Required work: Include the line containing "strip | : PE wire |" and all lines before it, repeated exactly from the listing below, without pictures.

Dataset extract:
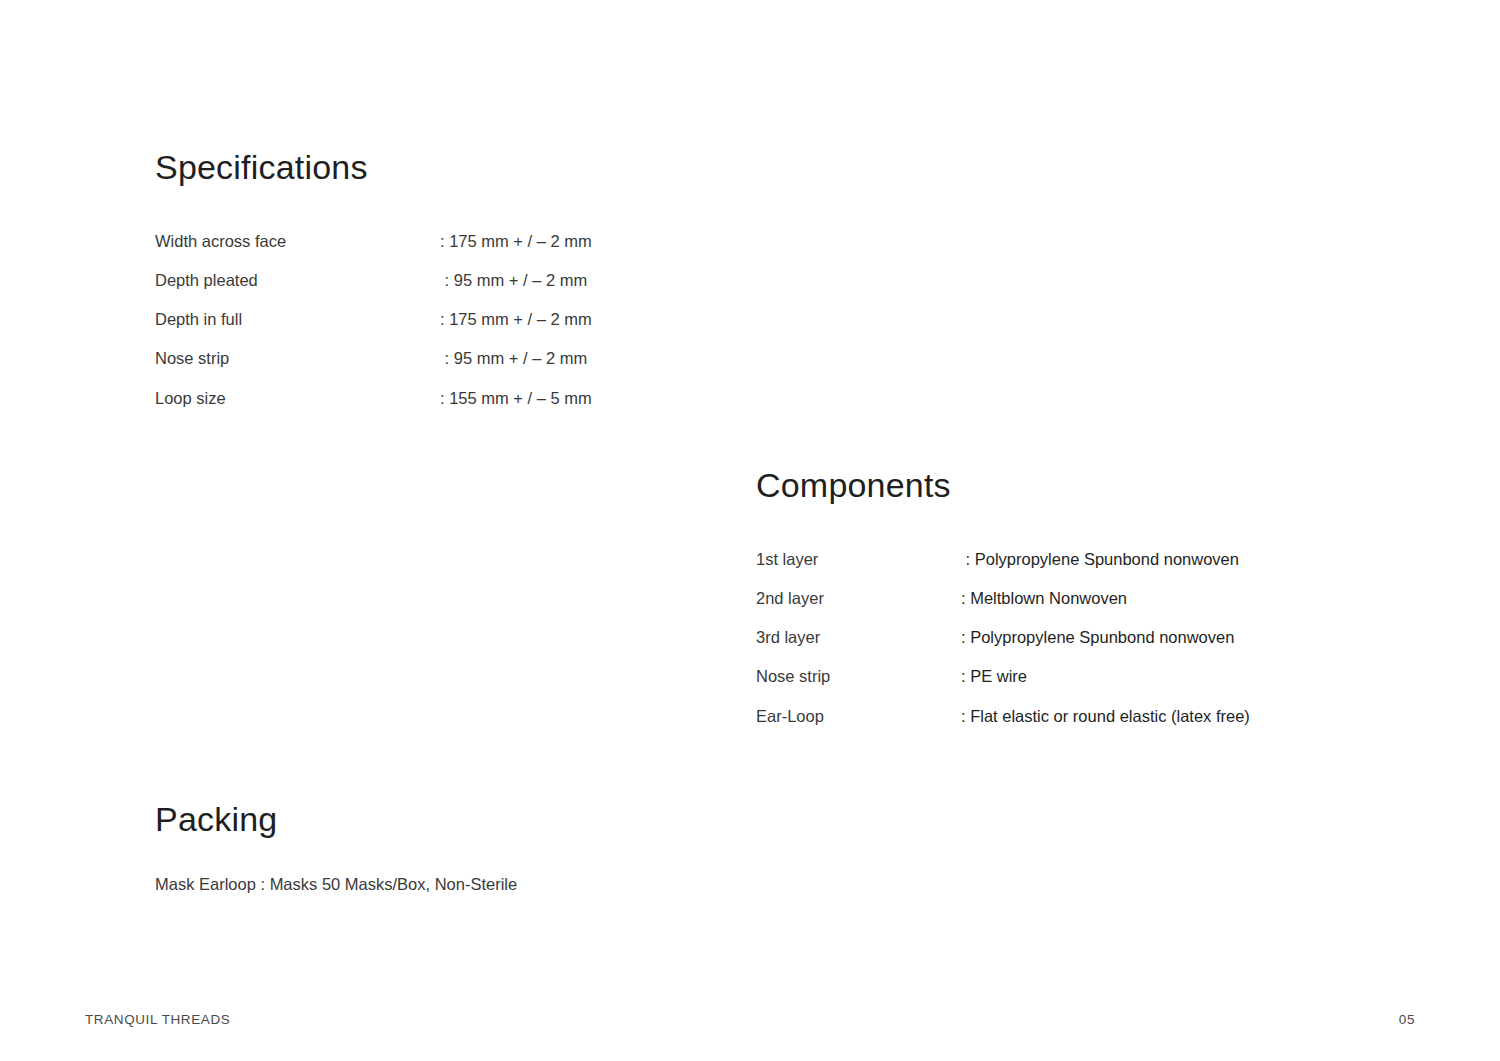Specifications
| Width across face | : 175 mm + / – 2 mm |
| Depth pleated | : 95 mm + / – 2 mm |
| Depth in full | : 175 mm + / – 2 mm |
| Nose strip | : 95 mm + / – 2 mm |
| Loop size | : 155 mm + / – 5 mm |
Components
| 1st layer | : Polypropylene Spunbond nonwoven |
| 2nd layer | : Meltblown Nonwoven |
| 3rd layer | : Polypropylene Spunbond nonwoven |
| Nose strip | : PE wire |
| Ear-Loop | : Flat elastic or round elastic (latex free) |
Packing
Mask Earloop : Masks 50 Masks/Box, Non-Sterile
Tranquil Threads 05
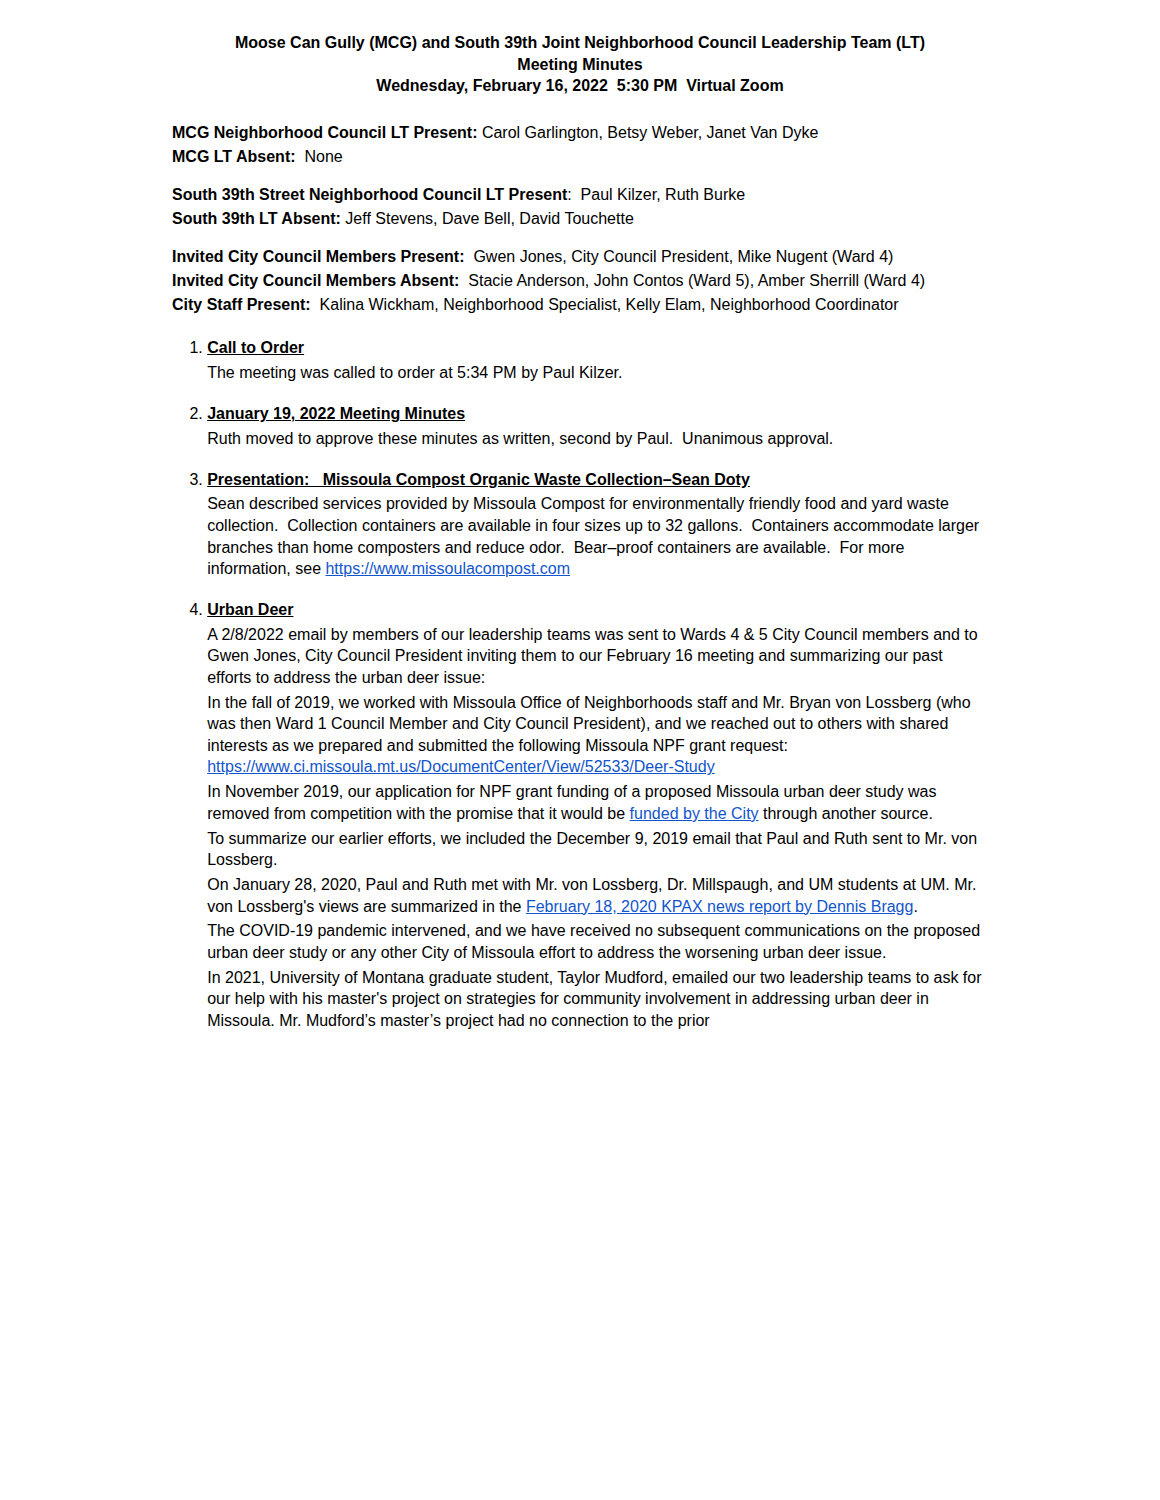Moose Can Gully (MCG) and South 39th Joint Neighborhood Council Leadership Team (LT)
Meeting Minutes
Wednesday, February 16, 2022 5:30 PM Virtual Zoom
MCG Neighborhood Council LT Present: Carol Garlington, Betsy Weber, Janet Van Dyke
MCG LT Absent: None
South 39th Street Neighborhood Council LT Present: Paul Kilzer, Ruth Burke
South 39th LT Absent: Jeff Stevens, Dave Bell, David Touchette
Invited City Council Members Present: Gwen Jones, City Council President, Mike Nugent (Ward 4)
Invited City Council Members Absent: Stacie Anderson, John Contos (Ward 5), Amber Sherrill (Ward 4)
City Staff Present: Kalina Wickham, Neighborhood Specialist, Kelly Elam, Neighborhood Coordinator
Call to Order
The meeting was called to order at 5:34 PM by Paul Kilzer.
January 19, 2022 Meeting Minutes
Ruth moved to approve these minutes as written, second by Paul. Unanimous approval.
Presentation: Missoula Compost Organic Waste Collection–Sean Doty
Sean described services provided by Missoula Compost for environmentally friendly food and yard waste collection. Collection containers are available in four sizes up to 32 gallons. Containers accommodate larger branches than home composters and reduce odor. Bear–proof containers are available. For more information, see https://www.missoulacompost.com
Urban Deer
A 2/8/2022 email by members of our leadership teams was sent to Wards 4 & 5 City Council members and to Gwen Jones, City Council President inviting them to our February 16 meeting and summarizing our past efforts to address the urban deer issue:
In the fall of 2019, we worked with Missoula Office of Neighborhoods staff and Mr. Bryan von Lossberg (who was then Ward 1 Council Member and City Council President), and we reached out to others with shared interests as we prepared and submitted the following Missoula NPF grant request: https://www.ci.missoula.mt.us/DocumentCenter/View/52533/Deer-Study
In November 2019, our application for NPF grant funding of a proposed Missoula urban deer study was removed from competition with the promise that it would be funded by the City through another source.
To summarize our earlier efforts, we included the December 9, 2019 email that Paul and Ruth sent to Mr. von Lossberg.
On January 28, 2020, Paul and Ruth met with Mr. von Lossberg, Dr. Millspaugh, and UM students at UM. Mr. von Lossberg's views are summarized in the February 18, 2020 KPAX news report by Dennis Bragg.
The COVID-19 pandemic intervened, and we have received no subsequent communications on the proposed urban deer study or any other City of Missoula effort to address the worsening urban deer issue.
In 2021, University of Montana graduate student, Taylor Mudford, emailed our two leadership teams to ask for our help with his master's project on strategies for community involvement in addressing urban deer in Missoula. Mr. Mudford’s master’s project had no connection to the prior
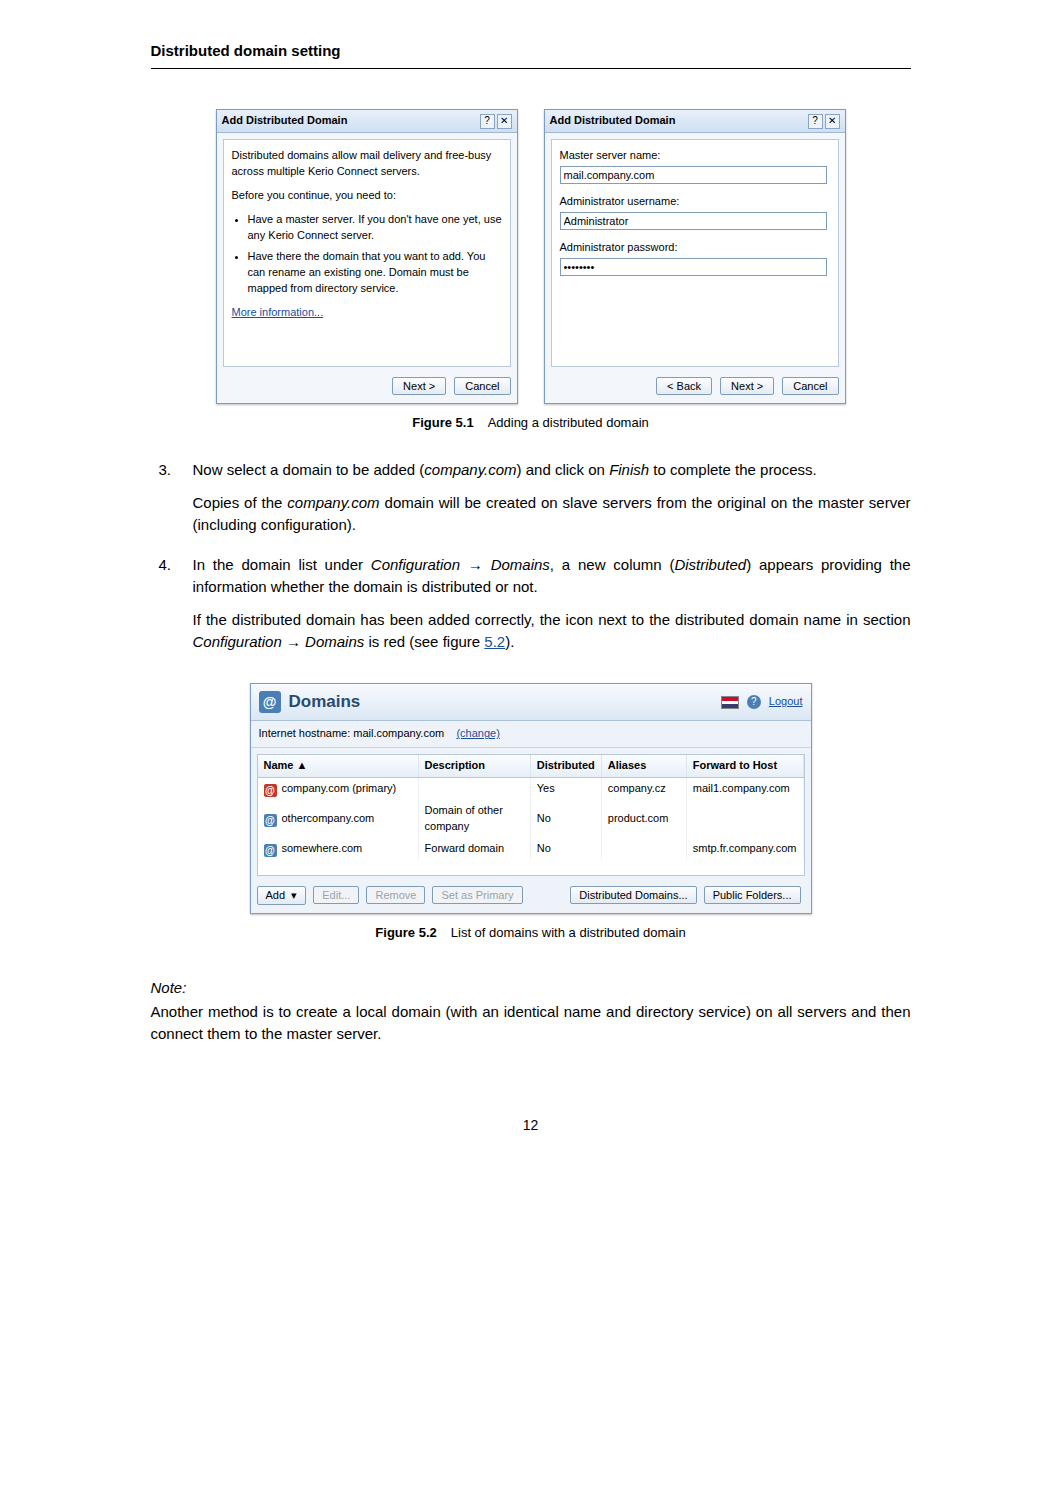Distributed domain setting
Add Distributed Domain ?✕
Distributed domains allow mail delivery and free-busy across multiple Kerio Connect servers.
Before you continue, you need to:
Have a master server. If you don't have one yet, use any Kerio Connect server.
Have there the domain that you want to add. You can rename an existing one. Domain must be mapped from directory service.
More information...
Next > Cancel
Add Distributed Domain ?✕
Master server name: Administrator username: Administrator password:
< Back Next > Cancel
Figure 5.1 Adding a distributed domain
Now select a domain to be added (company.com) and click on Finish to complete the process.
Copies of the company.com domain will be created on slave servers from the original on the master server (including configuration).
In the domain list under Configuration → Domains, a new column (Distributed) appears providing the information whether the domain is distributed or not.
If the distributed domain has been added correctly, the icon next to the distributed domain name in section Configuration → Domains is red (see figure 5.2).
@Domains
? Logout
Internet hostname: mail.company.com (change)
| Name ▲ | Description | Distributed | Aliases | Forward to Host |
| --- | --- | --- | --- | --- |
| @ company.com (primary) | | Yes | company.cz | mail1.company.com |
| @ othercompany.com | Domain of other company | No | product.com | |
| @ somewhere.com | Forward domain | No | | smtp.fr.company.com |
Add ▾ Edit... Remove Set as Primary
Distributed Domains... Public Folders...
Figure 5.2 List of domains with a distributed domain
Note:
Another method is to create a local domain (with an identical name and directory service) on all servers and then connect them to the master server.
12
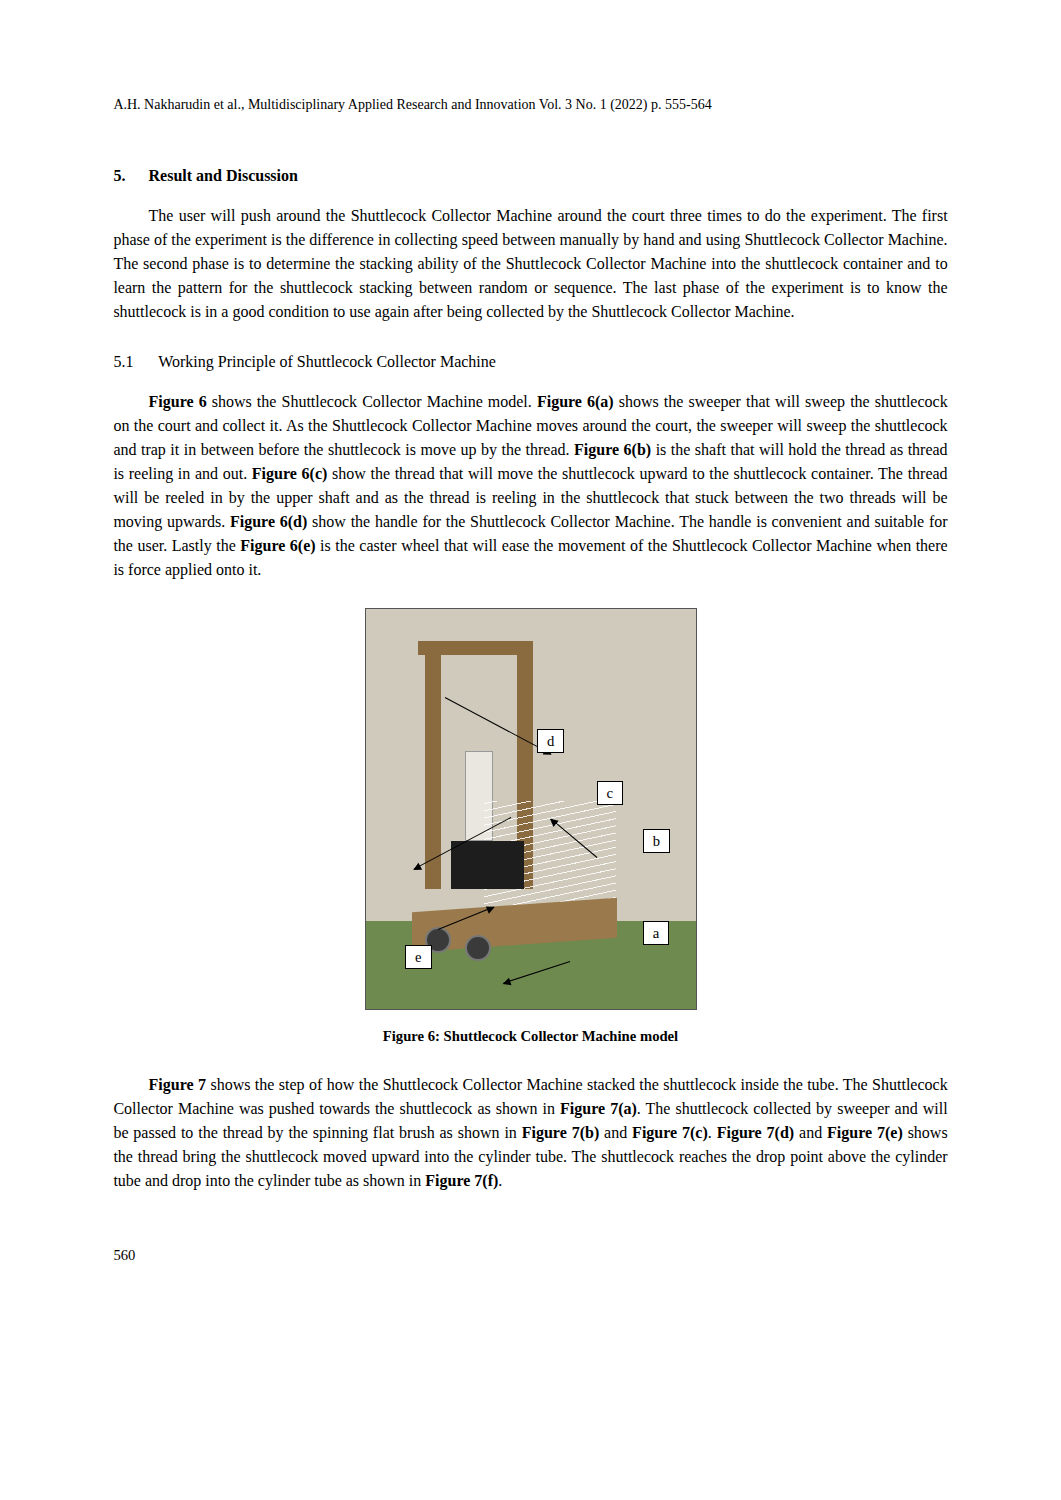A.H. Nakharudin et al., Multidisciplinary Applied Research and Innovation Vol. 3 No. 1 (2022) p. 555-564
5. Result and Discussion
The user will push around the Shuttlecock Collector Machine around the court three times to do the experiment. The first phase of the experiment is the difference in collecting speed between manually by hand and using Shuttlecock Collector Machine. The second phase is to determine the stacking ability of the Shuttlecock Collector Machine into the shuttlecock container and to learn the pattern for the shuttlecock stacking between random or sequence. The last phase of the experiment is to know the shuttlecock is in a good condition to use again after being collected by the Shuttlecock Collector Machine.
5.1 Working Principle of Shuttlecock Collector Machine
Figure 6 shows the Shuttlecock Collector Machine model. Figure 6(a) shows the sweeper that will sweep the shuttlecock on the court and collect it. As the Shuttlecock Collector Machine moves around the court, the sweeper will sweep the shuttlecock and trap it in between before the shuttlecock is move up by the thread. Figure 6(b) is the shaft that will hold the thread as thread is reeling in and out. Figure 6(c) show the thread that will move the shuttlecock upward to the shuttlecock container. The thread will be reeled in by the upper shaft and as the thread is reeling in the shuttlecock that stuck between the two threads will be moving upwards. Figure 6(d) show the handle for the Shuttlecock Collector Machine. The handle is convenient and suitable for the user. Lastly the Figure 6(e) is the caster wheel that will ease the movement of the Shuttlecock Collector Machine when there is force applied onto it.
d
c
b
a
e
Figure 6: Shuttlecock Collector Machine model
Figure 7 shows the step of how the Shuttlecock Collector Machine stacked the shuttlecock inside the tube. The Shuttlecock Collector Machine was pushed towards the shuttlecock as shown in Figure 7(a). The shuttlecock collected by sweeper and will be passed to the thread by the spinning flat brush as shown in Figure 7(b) and Figure 7(c). Figure 7(d) and Figure 7(e) shows the thread bring the shuttlecock moved upward into the cylinder tube. The shuttlecock reaches the drop point above the cylinder tube and drop into the cylinder tube as shown in Figure 7(f).
560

Reply to the exercise:
Specifications
| Width across face | : 175 mm + / – 2 mm |
| Depth pleated | : 95 mm + / – 2 mm |
| Depth in full | : 175 mm + / – 2 mm |
| Nose strip | : 95 mm + / – 2 mm |
| Loop size | : 155 mm + / – 5 mm |
Components
| 1st layer | : Polypropylene Spunbond nonwoven |
| 2nd layer | : Meltblown Nonwoven |
| 3rd layer | : Polypropylene Spunbond nonwoven |
| Nose strip | : PE wire |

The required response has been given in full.